This project fine-tunes OpenAI's 4o-mini model to generate accurate SurrealQL queries from natural language prompts. The training data is organized into three syntax categories:
- Data Models
- Functions
- Statements
Each category contains more than 100 examples per version in JSONL format, including system prompts, user messages, and corresponding SurrealQL queries.
The following workflow explains how to contribute and add more valuable training datasets to this repository. By following these steps, you can help expand the collection of high-quality examples that improve the model's ability to generate accurate SurrealQL queries.
Create a base.jsonl
file with the following structure:
{
"messages": [
{
"role": "system",
"content": "system_message"
},
{
"role": "user",
"content": "Write a query to get all persons email"
},
{
"role": "assistant",
"content": "SELECT email FROM person;"
}
]
}
Use OpenAI's o1 Model to expand the dataset, following the syntax instructions.
python3 extract_queries.py ./statements/select/01-base.jsonl
Test extracted queries in Surreallist.app using the demo dataset.
python3 inject_schema.py ./statements/surreal-deal-store-min.surql ./statements/select/01-base.jsonl
This merges the schema with the system prompt, ensuring schema-compliant queries.
Schema (surreal-deal-store-min.surql):
DEFINE TABLE product SCHEMAFULL;
DEFINE FIELD name ON product TYPE string;
Output (01-patch.jsonl):
{
"role": "system",
"content": "You are a helpful AI assistant that generates SurrealQL queries based on the following schema:\n\nDEFINE TABLE product SCHEMAFULL;\nDEFINE FIELD name ON product TYPE string;\n\nGenerate SurrealQL queries based on this schema."
}
Upload the prepared dataset to OpenAI's platform and fine-tune the 4o-mini model following the fine-tuning guide.

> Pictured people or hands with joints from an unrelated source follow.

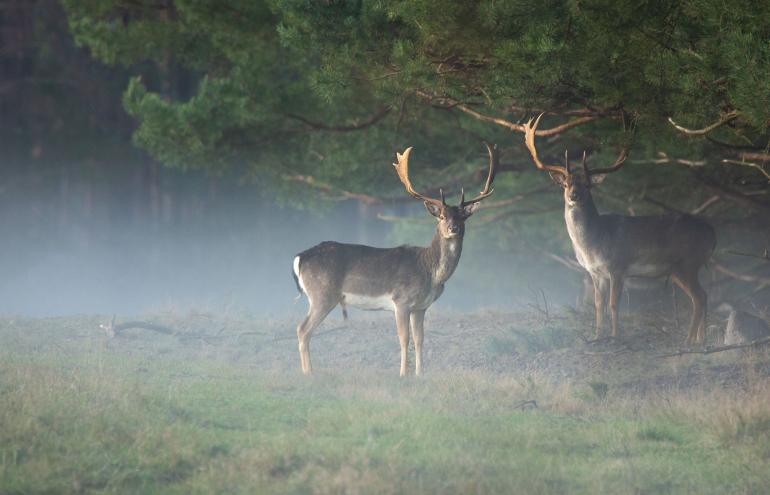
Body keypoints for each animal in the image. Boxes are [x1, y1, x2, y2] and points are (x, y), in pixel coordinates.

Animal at [290, 143, 498, 376]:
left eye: (463, 217)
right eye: (442, 216)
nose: (454, 228)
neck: (431, 273)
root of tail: (300, 258)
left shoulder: (420, 307)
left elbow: (420, 339)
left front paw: (420, 374)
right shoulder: (401, 300)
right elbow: (404, 339)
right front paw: (403, 374)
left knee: (303, 329)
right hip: (322, 294)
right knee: (302, 329)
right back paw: (309, 373)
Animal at [520, 115, 712, 344]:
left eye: (587, 185)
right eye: (565, 184)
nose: (574, 195)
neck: (594, 242)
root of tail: (712, 233)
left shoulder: (618, 266)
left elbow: (613, 304)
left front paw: (615, 335)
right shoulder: (595, 272)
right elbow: (598, 305)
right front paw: (596, 336)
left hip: (686, 263)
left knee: (699, 297)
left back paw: (689, 340)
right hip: (686, 268)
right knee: (704, 296)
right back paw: (702, 340)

A fine-tuned model capable of generating accurate SurrealQL queries from natural language, adaptable to specific schemas.

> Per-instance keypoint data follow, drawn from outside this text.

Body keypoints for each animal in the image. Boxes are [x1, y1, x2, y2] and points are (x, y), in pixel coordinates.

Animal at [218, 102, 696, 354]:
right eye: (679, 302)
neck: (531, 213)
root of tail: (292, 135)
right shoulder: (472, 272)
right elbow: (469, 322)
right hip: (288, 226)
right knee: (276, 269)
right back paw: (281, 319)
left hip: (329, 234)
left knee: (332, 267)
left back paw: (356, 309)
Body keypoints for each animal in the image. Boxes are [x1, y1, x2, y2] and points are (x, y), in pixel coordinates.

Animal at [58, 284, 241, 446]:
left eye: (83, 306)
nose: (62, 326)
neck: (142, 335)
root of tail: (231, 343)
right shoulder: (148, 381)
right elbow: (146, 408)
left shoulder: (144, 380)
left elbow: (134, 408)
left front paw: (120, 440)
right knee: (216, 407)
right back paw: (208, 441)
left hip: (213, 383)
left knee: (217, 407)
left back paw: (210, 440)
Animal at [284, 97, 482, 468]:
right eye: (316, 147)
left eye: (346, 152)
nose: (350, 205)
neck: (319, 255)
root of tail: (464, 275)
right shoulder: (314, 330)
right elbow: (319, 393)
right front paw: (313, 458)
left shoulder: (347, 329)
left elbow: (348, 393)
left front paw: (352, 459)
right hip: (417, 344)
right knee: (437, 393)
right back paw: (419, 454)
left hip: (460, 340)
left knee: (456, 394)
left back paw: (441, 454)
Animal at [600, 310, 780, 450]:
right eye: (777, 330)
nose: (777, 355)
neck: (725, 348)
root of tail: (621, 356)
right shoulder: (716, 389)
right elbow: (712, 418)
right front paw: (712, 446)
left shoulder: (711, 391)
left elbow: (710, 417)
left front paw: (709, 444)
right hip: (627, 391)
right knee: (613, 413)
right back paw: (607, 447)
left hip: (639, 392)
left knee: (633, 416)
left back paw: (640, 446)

The fine-tuned model can serve as the foundation for a powerful AI agent specialized in SurrealQL query generation:
-
Schema-Aware Query Assistant
- Automatically adapts to any provided database schema
- Generates contextually relevant and syntactically correct queries
- Understands relationships and constraints defined in the schema
-
Natural Language to SurrealQL
- Translates plain English requests into optimized SurrealQL queries
- Handles complex query requirements while maintaining schema compliance
- Provides explanations and alternatives for generated queries
-
Query Optimization Agent
- Suggests performance improvements for existing queries
- Recommends appropriate indexes based on query patterns
- Identifies potential bottlenecks in query execution
-
Interactive Query Builder
- Guides users through query construction
- Offers real-time suggestions and corrections
- Validates queries against schema constraints
This agent could be integrated into various tools and platforms, making SurrealDB more accessible to developers of all skill levels.